Bloque de texto |
Grandes marcas como Starbucks Corp., Levi Strauss & Co., PepsiCo Inc. o Diageo Plc acaban de anunciar un recorte sustancial de su publicidad en Facebook por la falta de compromiso de esta red social en detener el discurso del odio. El cinismo de las multinacionales se produce después de haber contribuido a engordar hasta la náusea la cuenta de resultados de las redes sociales, fomentar un discurso social que lleva años dando aliento a la intolerancia en foros donde se responde a la discrepancia con insultos e infamias, construido a base de noticias falsas, rumores y, en ocasiones, de un acoso insufrible para quienes son víctimas de campañas torpemente orquestadas o deliberadamente medidas contra personas anónimas o personajes públicos que un día decidieron abrirse una cuenta en redes para declarar amor eterno a sus parejas, presumir de la barbacoa del fin de semana o difundir desde el respeto sus ideas políticas. Durante años, ni Facebook ni Twitter han alterado su famoso algoritmo para detener el vocerío repugnante del machismo, la propaganda de los fundamentalistas que precede al terrorismo o las estrategias en masa que permiten a ciertos gobernantes alcanzar el poder.

Las redes se han convertido en una especie de vertedero en el que, entre restos de comida, toallitas y pañales llenos de mierda, de vez en cuando encuentras algo bello, hermoso y de valor incalculable entremezclado con la basura, junto a deshechos contaminantes y residuos tóxicos, algún bonito recuerdo deteriorado y toneladas de lixiviados destruyendo el subsuelo y fusionándose con manantiales y escorrentías de agua de lluvia. Lo que no deja de sorprenderme es que ese estercolero es el lugar donde muchas personas eligen vivir y pasar la mayor parte del día, extrañamente alérgicos, cuando no negacionistas, al aire puro y sanador que se respira fuera de sus límites. Y lo más decepcionante es la cantidad cada vez mayor de "refugiados" que huyen de ese aire puro que se respira en el mundo real y acuden en masa a plantar sus dominios, sus opiniones y su frustración en ese basurero de intolerancia y sabelotodos, en disputa con las rapaces y otros depredadores que se abren paso a mordiscos para hacerse con el territorio, y solo con ese territorio, porque el del exterior, donde habitan los de su especie, está "contaminado" de gente de verdad.

Tarea a realizar |
Responde, por favor, estas preguntas sobre el texto de arriba acerca de las redes sociales:
(a) ¿Qué cuatro marcas anunciaron un recorte de su publicidad en Facebook?
(b) ¿Con qué lugar se comparan las redes al comienzo del segundo párrafo?
(c) ¿De qué huyen los "refugiados" según la última frase?

Datos de origen |
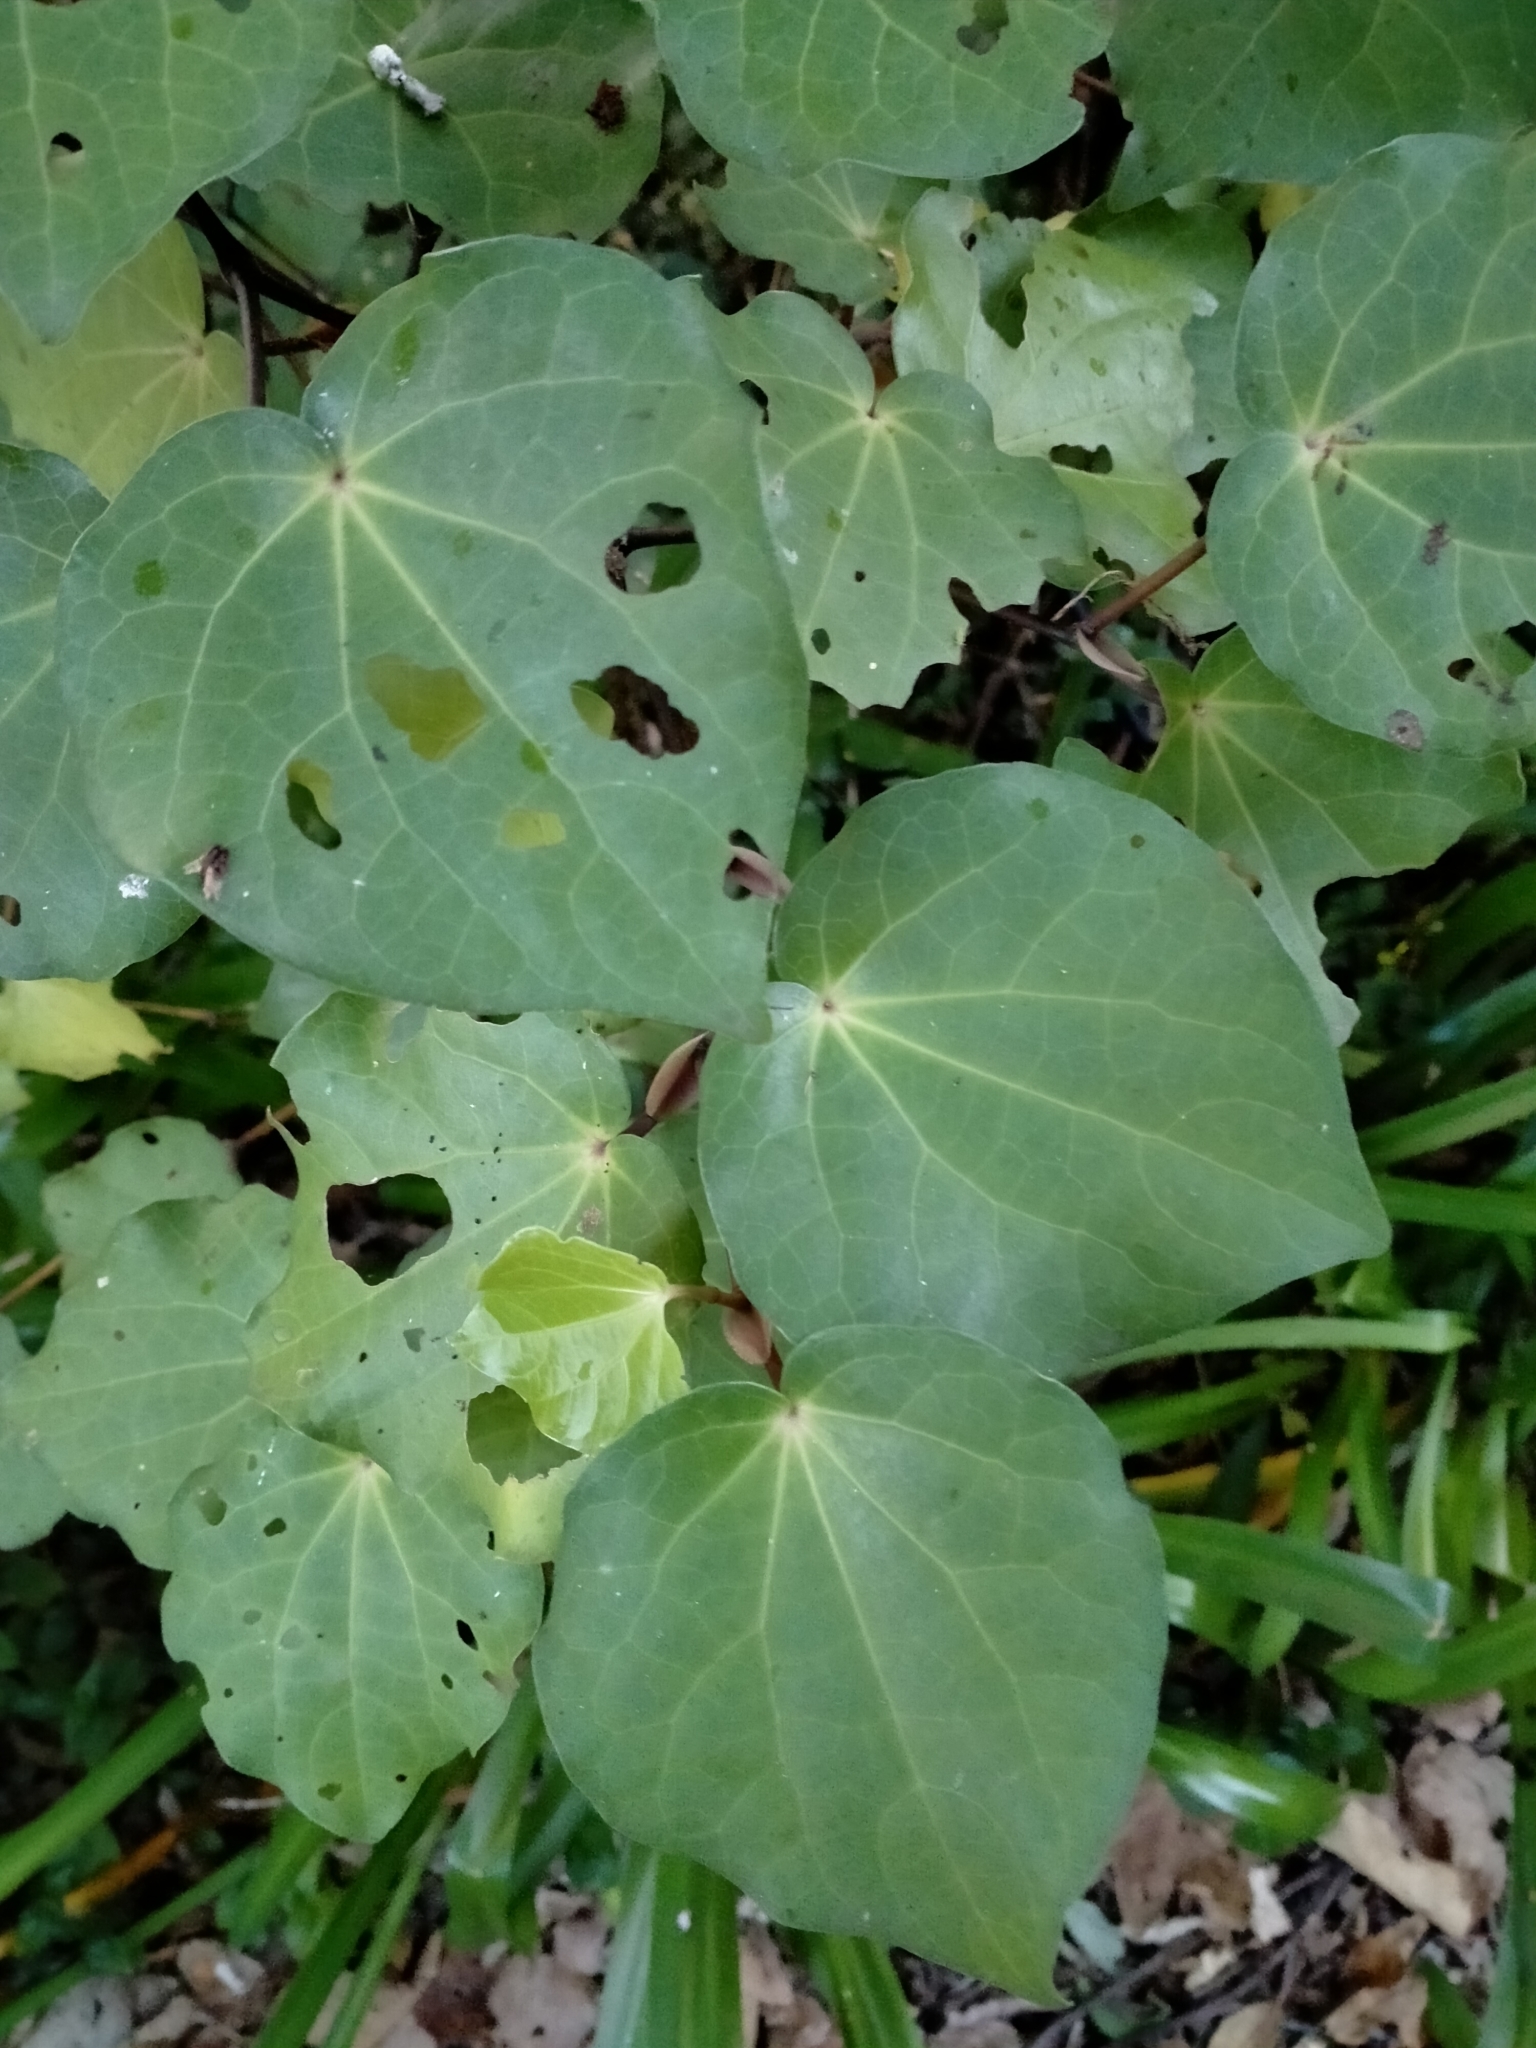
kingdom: Plantae
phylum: Tracheophyta
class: Magnoliopsida
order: Piperales
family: Piperaceae
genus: Macropiper
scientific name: Macropiper excelsum
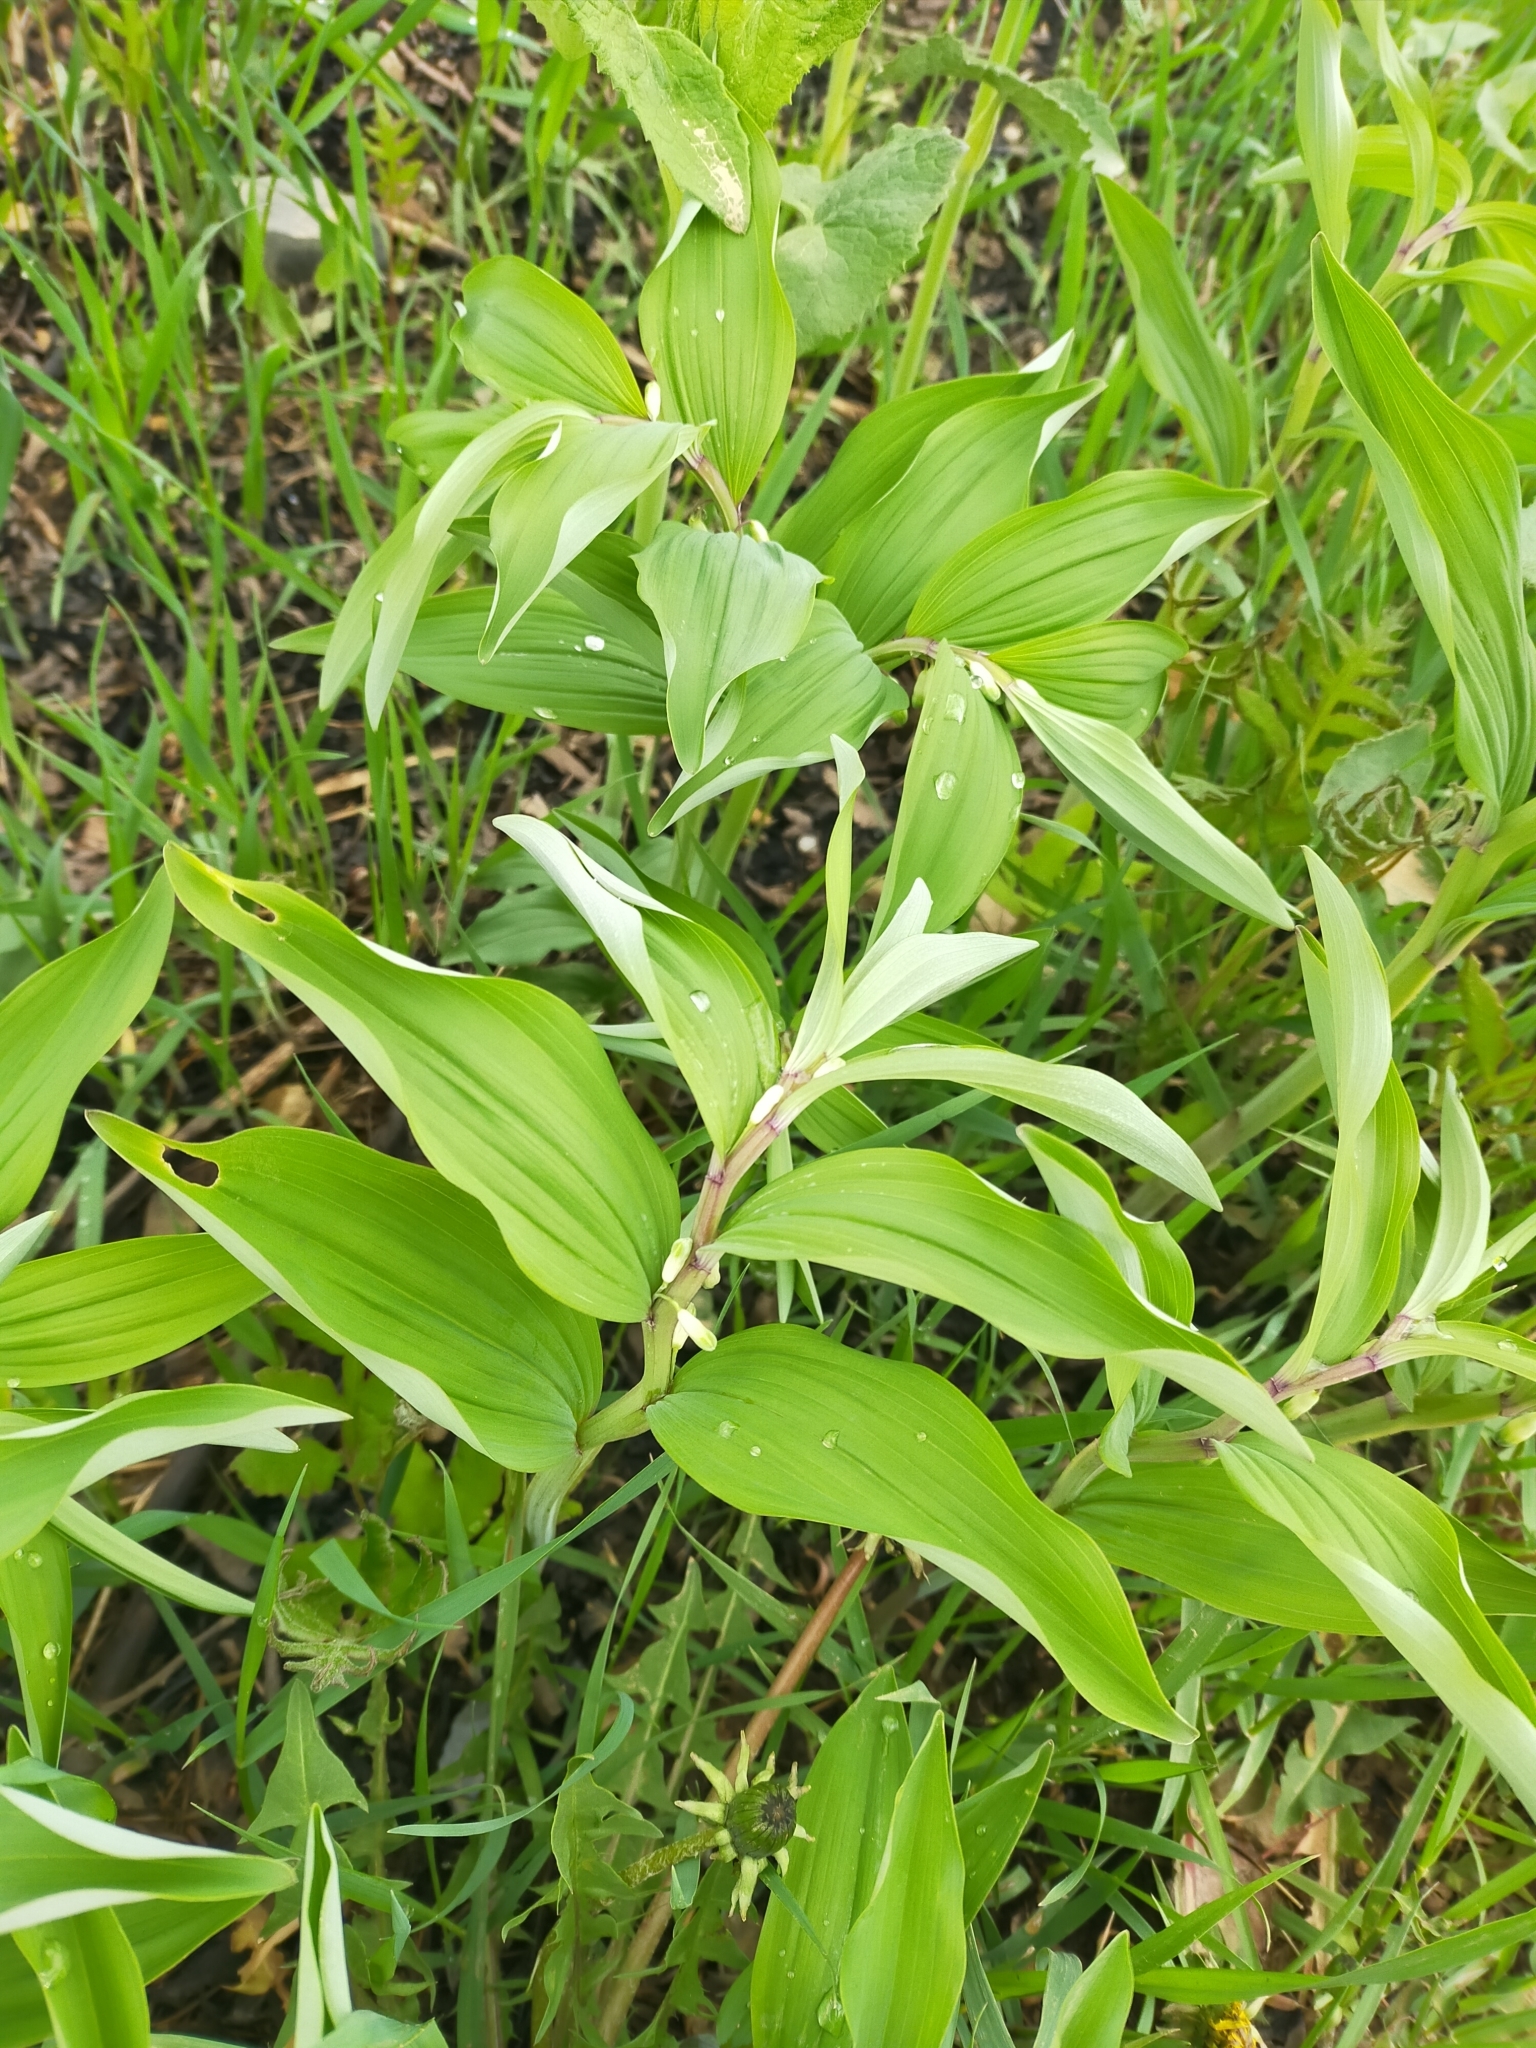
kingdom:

Respuesta |
(a) Starbucks Corp., Levi Strauss & Co., PepsiCo Inc. y Diageo Plc.
(b) Con una especie de vertedero.
(c) Del aire puro que se respira en el mundo real.